*** Opening of Page excerpt ***

Does gaining weight make you taller?

by John on March 12, 2010

In his autobiography, The Pleasures of Statistics, Frederick Mosteller gives an amusing example of why observational studies are no substitute for doing experiments.

We are all familiar with the idea that we can estimate height in male adults from their weight. … But not one of us believes that adding 20 pounds by eating and minimizing exercise will add an inch to our height.

The problem is not simply that the direction of causality backward, it’s that we cannot use a static description to predict what will happen if we change something.

Although regression situations may give one the illusion of finding out what would happen if we changed something, in the absence of an experiment they offer merely offer guesses.

He summarizes his point by quoting George Box:

To find out what happens to a system when you interfere with it, you have to interfere with it (and not just passively observe it).

Remember this next time you hear claims such as every dollar spent on X saves so many dollars spent on Y. Or every minute spent exercising increases your life expectancy by so many minutes. Or every time you do some activity you increase or decrease your risk of cancer by so much. First of all, these kinds of statements are linear extrapolations on situations that are not linear. Second, they may be observations that do not describe what will happen when you change something. They may be no more true than the idea that gaining weight makes you taller.

*** Close of Page excerpt ***
*** Opening of Data shown ***

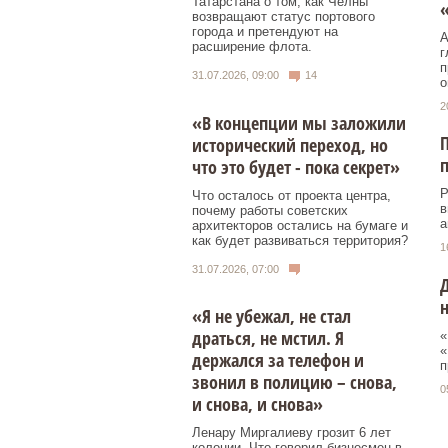
Татарстана о том, как Челны
возвращают статус портового
города и претендуют на
А
расширение флота.
г
п
31.07.2026, 09:00
14
о
2
«В концепции мы заложили
исторический переход, но
п
что это будет - пока секрет»
Р
Что осталось от проекта центра,
в
почему работы советских
а
архитекторов остались на бумаге и
как будет развиваться территория?
1
31.07.2026, 07:00
Д
«Я не убежал, не стал
драться, не мстил. Я
«
«
держался за телефон и
п
звонил в полицию – снова,
0
и снова, и снова»
Ленару Миргалиеву грозит 6 лет
колонии. Что говорил бизнесмен в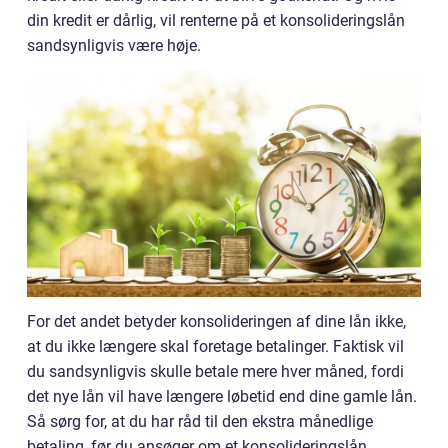
din kredit er dårlig, vil renterne på et konsolideringslån
sandsynligvis være høje.
For det andet betyder konsolideringen af dine lån ikke,
at du ikke længere skal foretage betalinger. Faktisk vil
du sandsynligvis skulle betale mere hver måned, fordi
det nye lån vil have længere løbetid end dine gamle lån.
Så sørg for, at du har råd til den ekstra månedlige
betaling, før du ansøger om et konsolideringslån.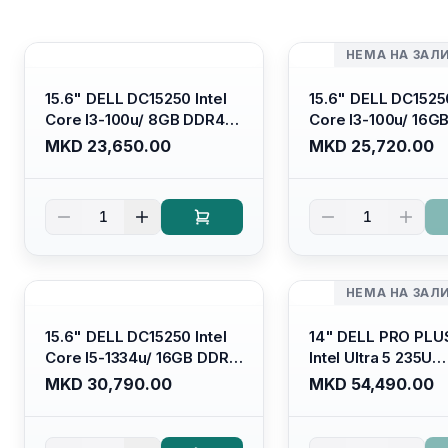
НЕМА НА ЗАЛ
15.6" DELL DC15250 Intel
15.6" DELL DC15250
Core I3-100u/ 8GB DDR4/
Core I3-100u/ 16G
512GB SSD M.2/ Iris Xe
512GB SSD M.2/ Iri
MKD 23,650.00
MKD 25,720.00
Graphics/ 120Hz Anti-
Graphics/ 120Hz An
glare LED Display/ Backlit
glare LED Display/ 
Kb/ Platinum Silver/
Kb/ Carbon Black/
1
1
Ubuntu
НЕМА НА ЗАЛ
15.6" DELL DC15250 Intel
14" DELL PRO PLU
Core I5-1334u/ 16GB DDR4
Intel Ultra 5 235U
(1x16gb 2666mhz)/ 512GB
Vpro/16gb RAM D
MKD 30,790.00
MKD 54,490.00
SSD M.2 Nvme/ Intel UHD
5600mhz/ 512 GB 
Graphics/ 120Hz Anti-
Nvme 2230/FULL
glare FULLHD LED Display/
(16:10) Ips/bt/backl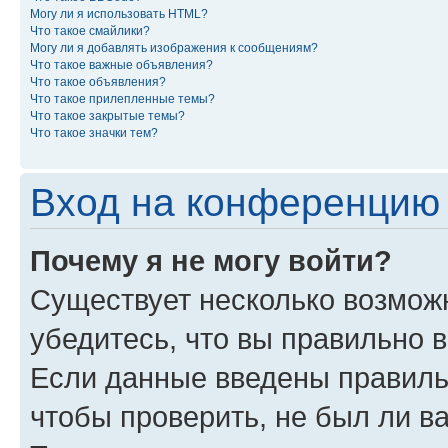
Могу ли я использовать HTML?
Что такое смайлики?
Могу ли я добавлять изображения к сообщениям?
Что такое важные объявления?
Что такое объявления?
Что такое прилепленные темы?
Что такое закрытые темы?
Что такое значки тем?
Вход на конференцию 
Почему я не могу войти?
Существует несколько возможн
убедитесь, что вы правильно 
Если данные введены правиль
чтобы проверить, не был ли в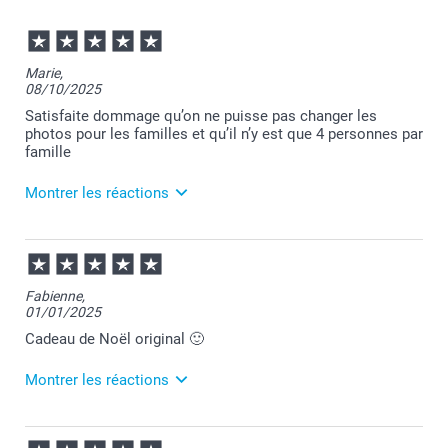
Marie,
08/10/2025
Satisfaite dommage qu’on ne puisse pas changer les
photos pour les familles et qu’il n’y est que 4 personnes par
famille
Montrer les réactions
09/10/2025
08:45
Bonjour Marie,
Fabienne,
01/01/2025
Merci pour votre commande du jeu des familles, oui
le jeu est ainsi imprimé mais je ne manquerai pas à
Cadeau de Noël original 🙂
faire remonter votre suggestion auprès du service
concerné.
Montrer les réactions
Je reste à votre écoute et vous souhaite une belle
journée.
Cordialement,
06/02/2025
Florence@smartphoto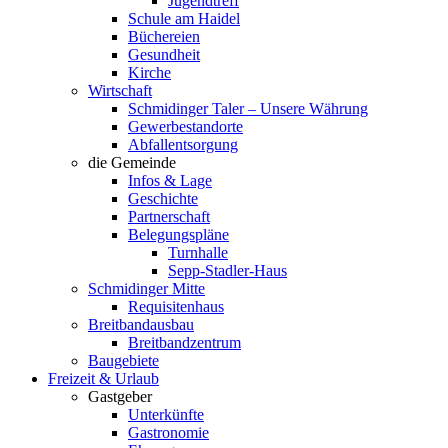
Jugendtreff
Schule am Haidel
Büchereien
Gesundheit
Kirche
Wirtschaft
Schmidinger Taler – Unsere Währung
Gewerbestandorte
Abfallentsorgung
die Gemeinde
Infos & Lage
Geschichte
Partnerschaft
Belegungspläne
Turnhalle
Sepp-Stadler-Haus
Schmidinger Mitte
Requisitenhaus
Breitbandausbau
Breitbandzentrum
Baugebiete
Freizeit & Urlaub
Gastgeber
Unterkünfte
Gastronomie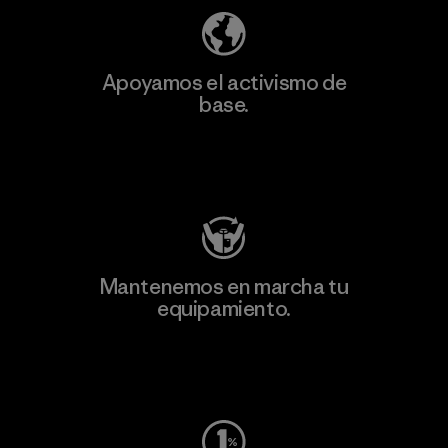
Apoyamos el activismo de
base.
Visita Patagonia Action Works
Mantenemos en marcha tu
equipamiento.
Visita Worn Wear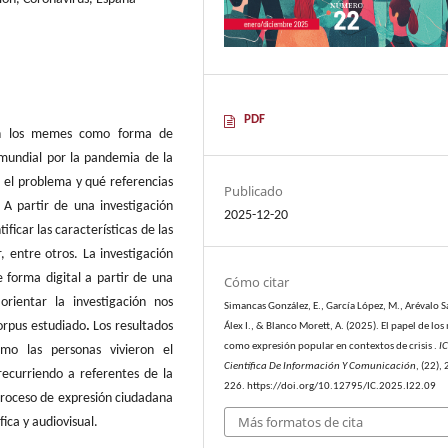
PDF
ron los memes como forma de
 mundial por la pandemia de la
 el problema y qué referencias
Publicado
 A partir de una investigación
2025-12-20
ificar las características de las
, entre otros. La investigación
forma digital a partir de una
Cómo citar
rientar la investigación nos
Simancas González, E., García López, M., Arévalo S
corpus estudiado
.
Los resultados
Álex I., & Blanco Morett, A. (2025). El papel de lo
como expresión popular en contextos de crisis .
IC
mo las personas vivieron el
Científica De Información Y Comunicación
, (22),
recurriendo a referentes de la
226. https://doi.org/10.12795/IC.2025.I22.09
 proceso de expresión ciudadana
Más formatos de cita
ica y audiovisual.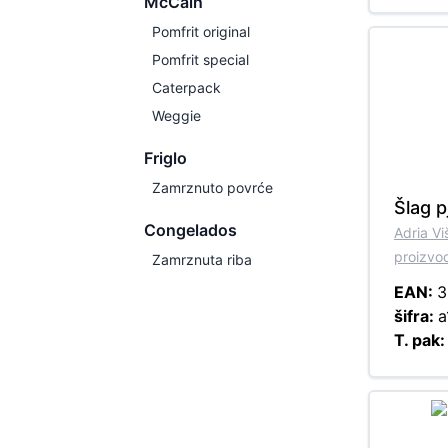
McCain
Pomfrit original
Pomfrit special
Caterpack
Weggie
Friglo
Zamrznuto povrće
Šlag 
Congelados
Adria V
proizvo
Zamrznuta riba
EAN:
3
šifra:
a
T. pak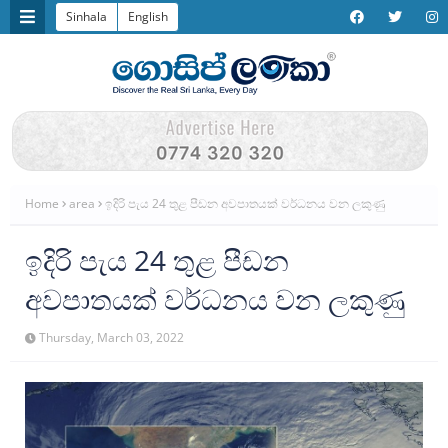
Sinhala
English
Home
area
ඉදිරි පැය 24 තුළ පීඩන අවපාතයක් වර්ධනය වන ලකුණු
ඉදිරි පැය 24 තුළ පීඩන
අවපාතයක් වර්ධනය වන ලකුණු
Thursday, March 03, 2022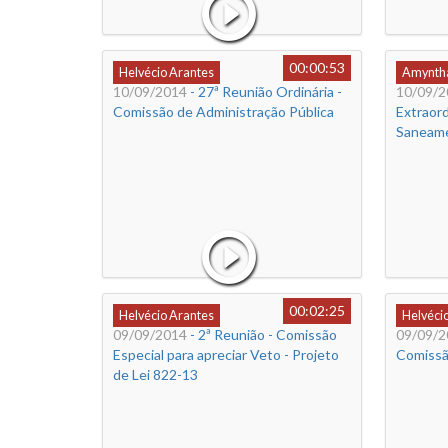
00:00:53
Helvécio Arantes
Amyntha
10/09/2014
- 27ª Reunião Ordinária -
10/09/2
Comissão de Administração Pública
Extraord
Saneam
00:02:25
Helvécio Arantes
Helvéci
09/09/2014
- 2ª Reunião - Comissão
09/09/2
Especial para apreciar Veto - Projeto
Comissã
de Lei 822-13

*** Close of Data shown ***

▸ What you will do
Continue the blog post on whether gaining weight makes you taller, starting right after its final sentence.

▸ Exercise result
Here’s an example of how observation and intervention differ. Lottery winners often go bankrupt within a couple years of receiving their prize. If you suddenly make someone a millionaire, they’re not a typical millionaire.

Related posts:

Numerator-only data
Randomized trials of parachute use

{ 1 trackback }

Big data and humility — The Endeavour
09.22.11 at 12:55

{ 7 comments… read them below or add one }

1

John S. 03.12.10 at 09:01

Bravo. That is a great way of explaining “correlation is not causation”. I have already put Mosteller’s book on my wish list.

2

Vishal 03.12.10 at 10:23

Great post! Thanks.

Re. John S’s comment above, I don’t think this post is about “correlation is not causation”. Even if there’s causation in the data, I think one would still have to introduce and test a ‘change’ in the system to see what happens when you introduce that chance in the system. No?

3

John 03.12.10 at 10:37

Vishal, I believe there is more going on than correlation and causation. In the lottery example, influence goes both ways between wealth on the one hand and attitudes and circumstances on the other. But suddenly making someone a millionaire does not give them the typical characteristics of a millionaire. Also, a bankrupt former millionaire isn’t going to be a typical poor person.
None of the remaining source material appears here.